Fehlverheilte Frakturen der Metatarsalia II–V führen ab einer gewissen Fehlstellung ebenfalls zu chronischen Überlastungsbeschwerden. So können Plantarflexionsfehlstellungen häufig Metatarsalgien unter den Metatarsaleköpfchen der frakturierten Strahlen auslösen. Dorsalextensionsfehlstellungen hingegen können einerseits die Nachbarstrahlen überlasten (sog. Transfermetatarsalgien)6 und bewirken andererseits gelegentlich einen Platzkonflikt über dem dorsal prominenten Metatarsaleköpfchen im Schuh. Verkürzt verheilte Frakturen erhöhen die Belastung der Nachbarstrahlen während der Abrollphase.
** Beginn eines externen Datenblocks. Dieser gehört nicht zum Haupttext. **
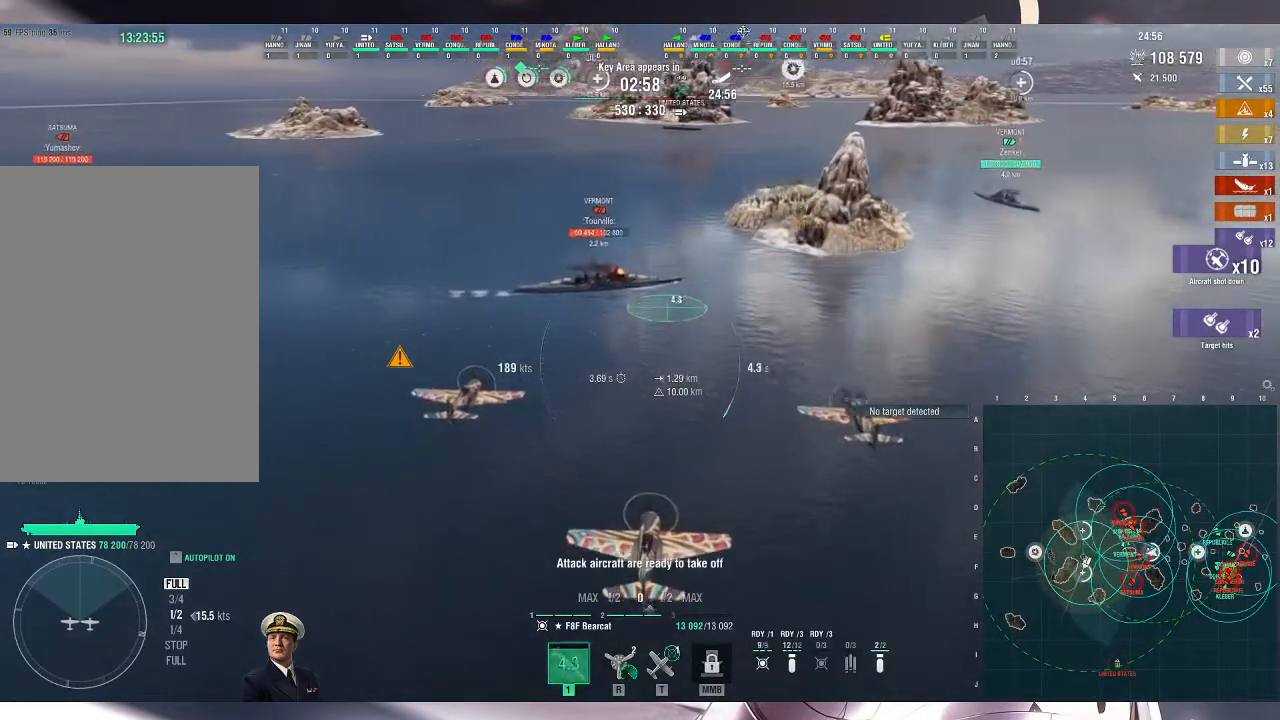
{"keys": [], "mouse": ["left"], "events": [[500, "mouse_left", "down"]]}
Das stellt ein Risiko einer späteren, symptomatischen Instabilität der Kleinzehengrundgelenke bis hin zur Ruptur des plantaren Kapselapparats (sog. plantare Platte) mit dorsaler Luxation im Kleinzehengrundgelenk dar.
In der Literatur finden sich keine Studien mit hoher Evidenz, welche herleiten, bei welcher Frakturfehlstellung welche Behandlungsart angezeigt ist. In der Vergangenheit wurde eine Osteosynthese bei sagittalen Angulationen von mehr als 10 Grad und Ad-latus-Versatz von 3–4mm empfohlen.7 Eine aktuellere Studie von Cakir et al zeigte signifikant schlechtere klinische Resultate bei konservativ therapierten Metatarsalefrakturen mit einer Dislokation von mehr als 2mm.5 Die Festlegung der Behandlungsart von Metatarsale-II- bis -V-Frakturen hat daher ebenfalls individuell nach sorgfältiger Risikoabwägung zu erfolgen, wobei die oben erwähnten Grenzwerte eine gewisse Orientierungshilfe darstellen können. In dieser Situation hat für uns auch die klinische Untersuchung einen grossen Stellenwert. Bei palpatorisch deutlichem Hoch- oder Tiefstand der Metatarsaleköpfchen empfehlen wir unter Berücksichtigung der individuellen Patientenfaktoren eher die Osteosynthese.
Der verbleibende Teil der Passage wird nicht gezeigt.